(TASK TO COMPLETE) Transcribe, word for word, every line from the one containing "focal_mm: 5.7" through the final line of the records, and omit the pictures.

THE DATA section start

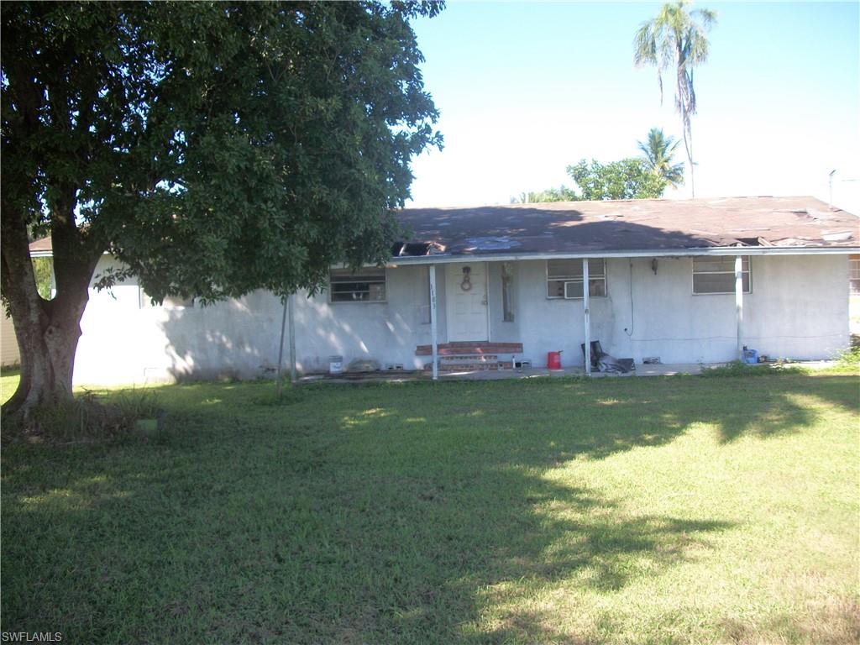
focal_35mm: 32
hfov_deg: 56.8
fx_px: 795
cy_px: 322
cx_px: 430
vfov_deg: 44.2
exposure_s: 1/320
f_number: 2.9
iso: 80
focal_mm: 5.7
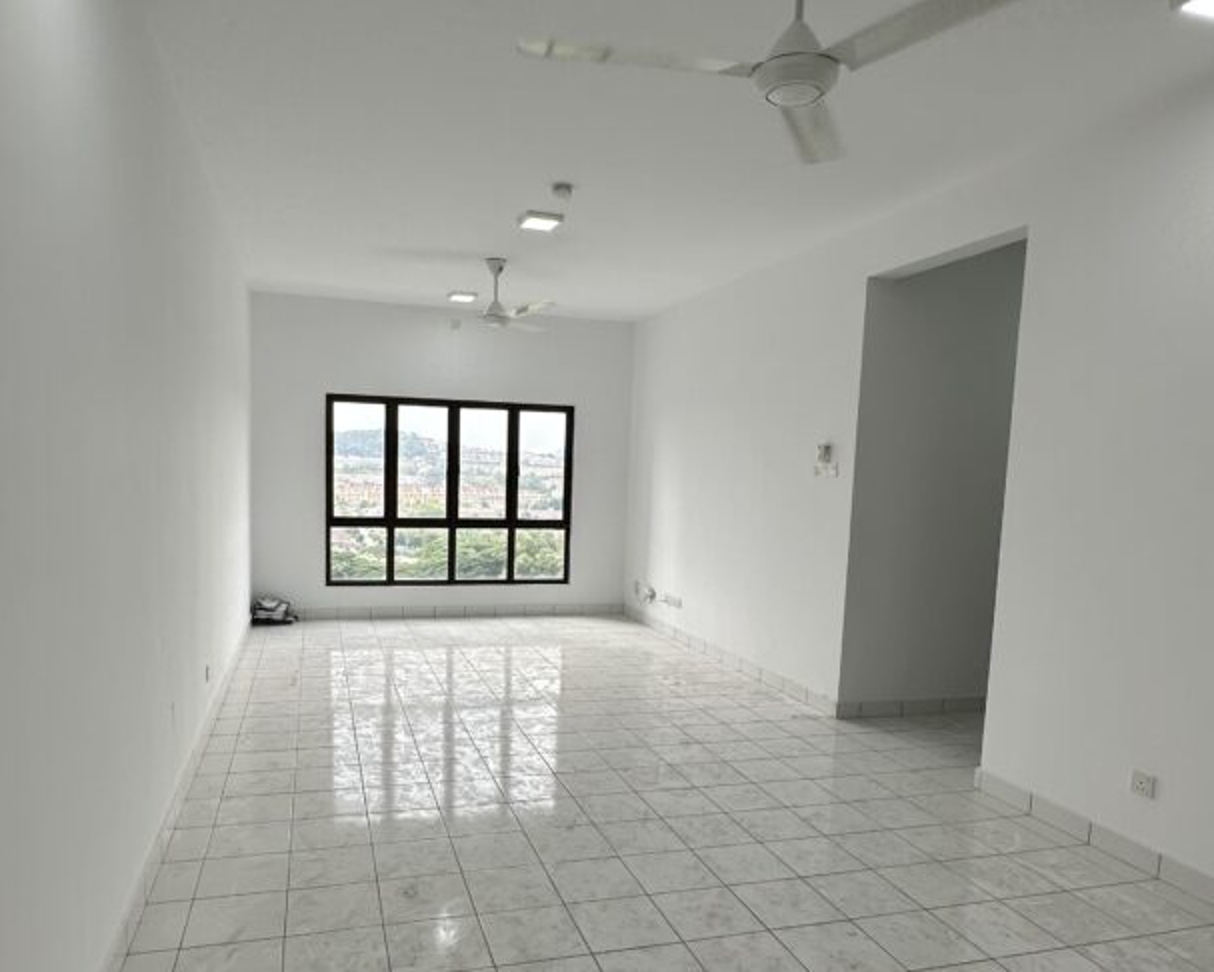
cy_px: 566
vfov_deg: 73.3
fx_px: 647
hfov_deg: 86.2
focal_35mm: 18
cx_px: 558
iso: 40
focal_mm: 2.22
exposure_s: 1/301
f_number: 2.2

THE DATA section end

(RESULT FOR THIS EXERCISE)
focal_mm: 5.7
cy_px: 566
vfov_deg: 73.3
fx_px: 647
hfov_deg: 86.2
focal_35mm: 18
cx_px: 558
iso: 40
focal_mm: 2.22
exposure_s: 1/301
f_number: 2.2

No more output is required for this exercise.